» **Task requirements**
Please repeat part of the forum thread on undercooked cake centers word for word, starting with "go to a kitchen" and going on through "of the pan.".

» **Passage provided**
******************************
# center of cakes not cooked!!!



## glotjoe (Jun 16, 2009)

I noticed that whenever I put more than 1 cake pan in the oven at the same time, the centers don't cook fully. Why does this happen? Should I just put 1 cake pan in at a time? I also thought that it's best to bake the cake immediately after mixing all the ingredients...


----------



## kuan (Jun 11, 2001)

You need to check the centers with a wooden toothpick. Insert the toothpick into the center and pull it out. If it comes out clean it's done.


----------



## amazingrace (Jul 28, 2006)

Just guessing...maybe you're not preheating the oven long enough. Or it could be that too much hot air is escaping while you put the second cake in. If so, when the door closes, the oven superheats to recover, and this can make the outside of the cake get done before the middle. Or in addition to either or both of those things, the oven thermostat might be off a few degrees. My opinion is that you should be able to successfully bake two cakes without the centers being under done.


----------



## gunnar (Apr 3, 2008)

don't take this wrong but simple physics say that an oven of x and x size cooks ONE cake at x and two cakes at X+. Mass is something to be considered. Try giving em an extra 5 minutes and doing a toothpick check, it may take longer. you are totally right to expect to be able to cook two cakes at once, but unless you have a commercial oven your not going to do it in the same amount of time. best of luck.


----------



## drammer (Mar 30, 2009)

A couple things I have found is:
- Use double action baking powder. Single action and baking soda only work after you mix them in with the other ingredients, specifically acid based, and stop working after a period. Double action baking powder will work both at the beginning and when the baking powder gets to a certain temperature.
- When I put in two or more quick loaves or cakes I make sure they are as far apart from each other as I can get them while staying away from the walls of the oven. I also put them on baking sheets in the middle of the oven on the same rack.
- If you must look, don't open the oven door until at least 20 minutes into the bake.
- When I use a wooden skewer, before you puncher the cake give it a tap on the top. if it wiggles or moves wait 10 minutes and try later. If you puncher it too early the centre will fall. And be quick.
- When using the skewer I put it in on an angle where I pass through the centre and middle of the cake. When I bring it out I runit through my fingers to see if there is any dough that I couldn't see on the skewer.
- Rotate the cakes in the oven when the cakes are firm enough to ensure even cooking and an even amount of colour. Visualize it first and then do it quickly.


----------



## m brown (May 29, 1999)

get an instant read thermometer and check the center of your cake.
Make sure you hit around 195 to 205 degrees F. 

not a big fan of toothpicks. 

this will insure the starches have gelled and set, the eggs are cooked, the dehydration has taken place.


----------



## glotjoe (Jun 16, 2009)

I have done that already... left them in an extra 5-10 minutes, did the toothpick test... but for some reason, they're still undercooked in the center. Don't know what else to try...


----------



## drammer (Mar 30, 2009)

Sounds like they need more time, typically if still soft in the centre at least 10 minutes more.


----------



## glotjoe (Jun 16, 2009)

Perhaps my oven thermostat is off? What is the best way I can check the thermostat of my oven?


----------



## gunnar (Apr 3, 2008)

go to a kitchen supply store and get an in oven thermometer.


----------



## jfield (Sep 4, 2008)

Never go by the time specified in a recipe for baking--there are too many variables that can alter your optimal baking time: your oven temp, how far apart you place the cakes, etc.

Bake them until they are done. That sounds simplistic, but if they aren't set in the centers when you check them, bake them for longer. If the tops of your cakes are getting a little dark, cover them loosely with foil--just lay a piece on top, don't try to crimp it or fold it over the edges of the pan.


----------
******************************
» **Recorded data**

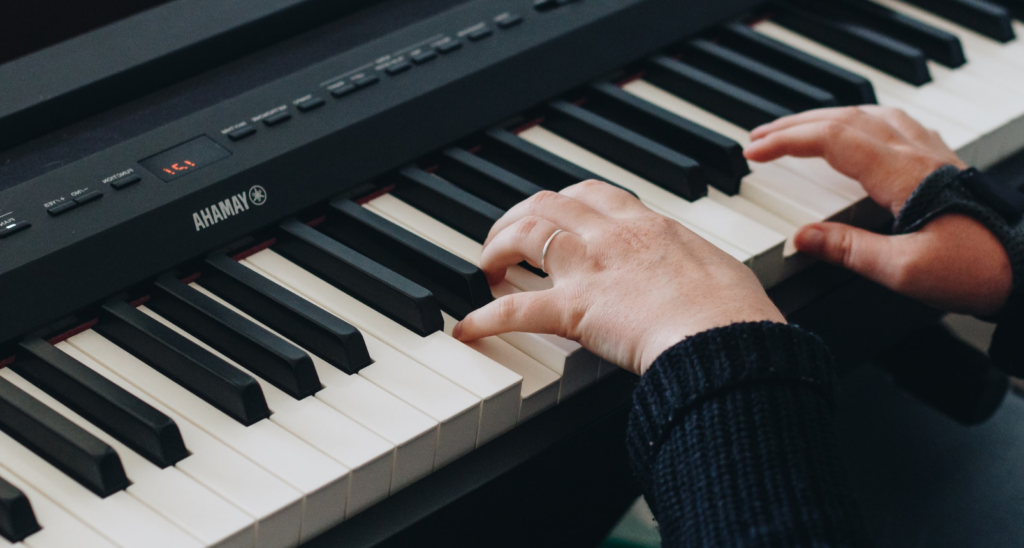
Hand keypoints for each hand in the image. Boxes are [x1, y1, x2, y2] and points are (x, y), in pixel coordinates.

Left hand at [452, 181, 784, 375]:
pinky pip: (516, 309)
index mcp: (649, 225)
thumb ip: (695, 267)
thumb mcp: (718, 271)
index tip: (552, 214)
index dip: (562, 201)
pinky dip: (486, 318)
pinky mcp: (576, 309)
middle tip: (504, 238)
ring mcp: (591, 267)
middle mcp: (613, 235)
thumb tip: (704, 278)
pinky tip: (467, 328)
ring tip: (484, 268)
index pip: (592, 193)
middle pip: (547, 203)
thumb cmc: (733, 314)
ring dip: (496, 247)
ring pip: (525, 234)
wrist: (728, 338)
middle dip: (517, 216)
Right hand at [744, 106, 1010, 316]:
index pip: (832, 140)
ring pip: (869, 114)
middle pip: (845, 119)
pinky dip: (859, 119)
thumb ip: (849, 251)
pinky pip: (893, 122)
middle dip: (794, 126)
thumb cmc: (975, 269)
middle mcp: (916, 153)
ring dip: (825, 118)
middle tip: (759, 140)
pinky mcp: (939, 162)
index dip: (787, 142)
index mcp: (901, 174)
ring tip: (796, 131)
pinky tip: (856, 130)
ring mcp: (930, 153)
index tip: (755, 153)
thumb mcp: (903, 271)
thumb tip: (803, 238)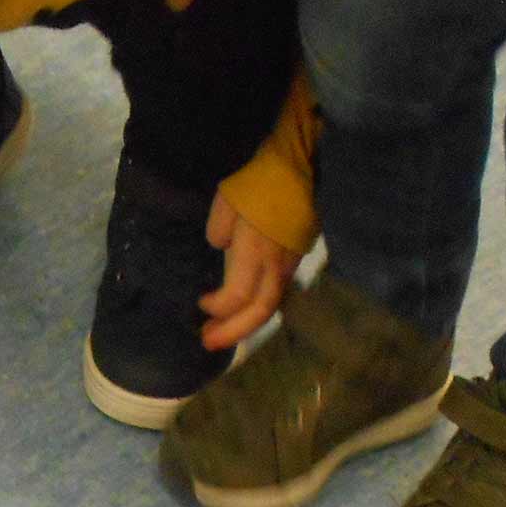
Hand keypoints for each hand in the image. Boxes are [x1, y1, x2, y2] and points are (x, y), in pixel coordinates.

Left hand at [199, 195, 299, 351]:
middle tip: (207, 342)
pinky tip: (244, 310)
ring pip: (270, 306)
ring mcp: (290, 263)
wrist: (304, 164)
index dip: (218, 307)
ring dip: (245, 323)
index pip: (238, 297)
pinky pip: (276, 293)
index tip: (201, 302)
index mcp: (256, 252)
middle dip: (233, 332)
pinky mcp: (296, 257)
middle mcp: (276, 266)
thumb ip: (218, 230)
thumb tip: (220, 247)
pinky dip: (257, 308)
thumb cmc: (262, 180)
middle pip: (259, 312)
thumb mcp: (228, 199)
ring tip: (222, 332)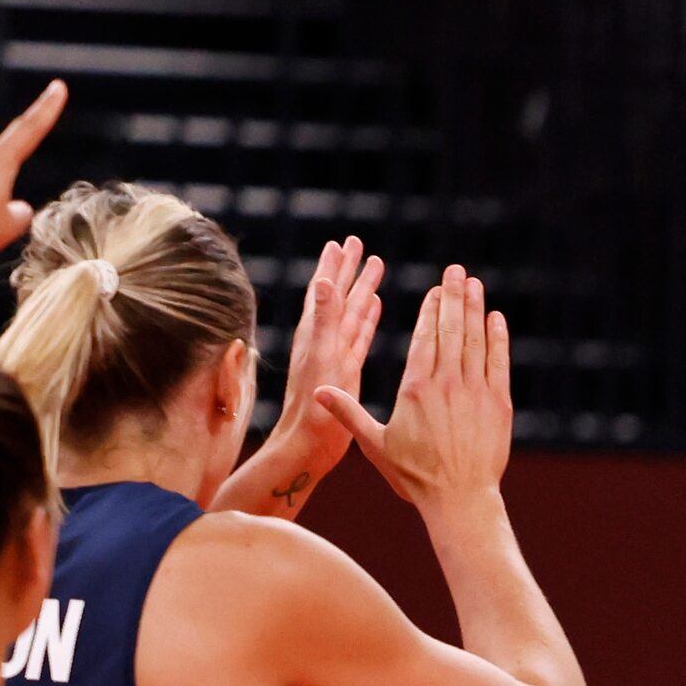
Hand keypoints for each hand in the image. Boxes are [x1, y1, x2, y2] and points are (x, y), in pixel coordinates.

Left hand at [253, 237, 386, 481]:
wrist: (310, 443)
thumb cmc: (313, 405)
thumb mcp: (321, 358)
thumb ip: (323, 319)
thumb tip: (325, 280)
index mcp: (315, 334)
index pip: (325, 290)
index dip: (334, 266)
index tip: (343, 242)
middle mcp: (323, 340)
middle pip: (339, 296)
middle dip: (349, 270)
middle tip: (358, 244)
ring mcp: (336, 354)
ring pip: (352, 313)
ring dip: (362, 290)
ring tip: (374, 267)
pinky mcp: (347, 369)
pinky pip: (359, 336)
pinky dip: (367, 319)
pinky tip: (376, 307)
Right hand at [319, 265, 511, 512]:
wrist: (460, 499)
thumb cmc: (414, 476)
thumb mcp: (375, 444)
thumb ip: (348, 413)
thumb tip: (318, 392)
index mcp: (416, 389)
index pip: (425, 338)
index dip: (430, 310)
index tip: (434, 289)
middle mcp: (447, 384)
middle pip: (451, 330)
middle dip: (453, 296)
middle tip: (456, 270)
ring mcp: (476, 392)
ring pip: (475, 340)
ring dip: (475, 309)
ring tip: (474, 284)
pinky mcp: (499, 404)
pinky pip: (499, 362)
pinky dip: (498, 339)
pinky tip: (496, 318)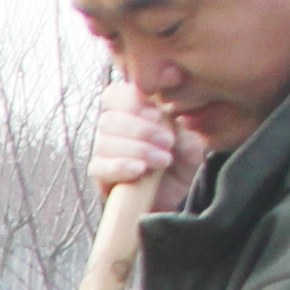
******************************
» **Solution to the exercise**
go to a kitchen supply store and get an in oven thermometer.


----------



## jfield (Sep 4, 2008)

Never go by the time specified in a recipe for baking--there are too many variables that can alter your optimal baking time: your oven temp, how far apart you place the cakes, etc.

Bake them until they are done. That sounds simplistic, but if they aren't set in the centers when you check them, bake them for longer. If the tops of your cakes are getting a little dark, cover them loosely with foil--just lay a piece on top, don't try to crimp it or fold it over the edges of the pan.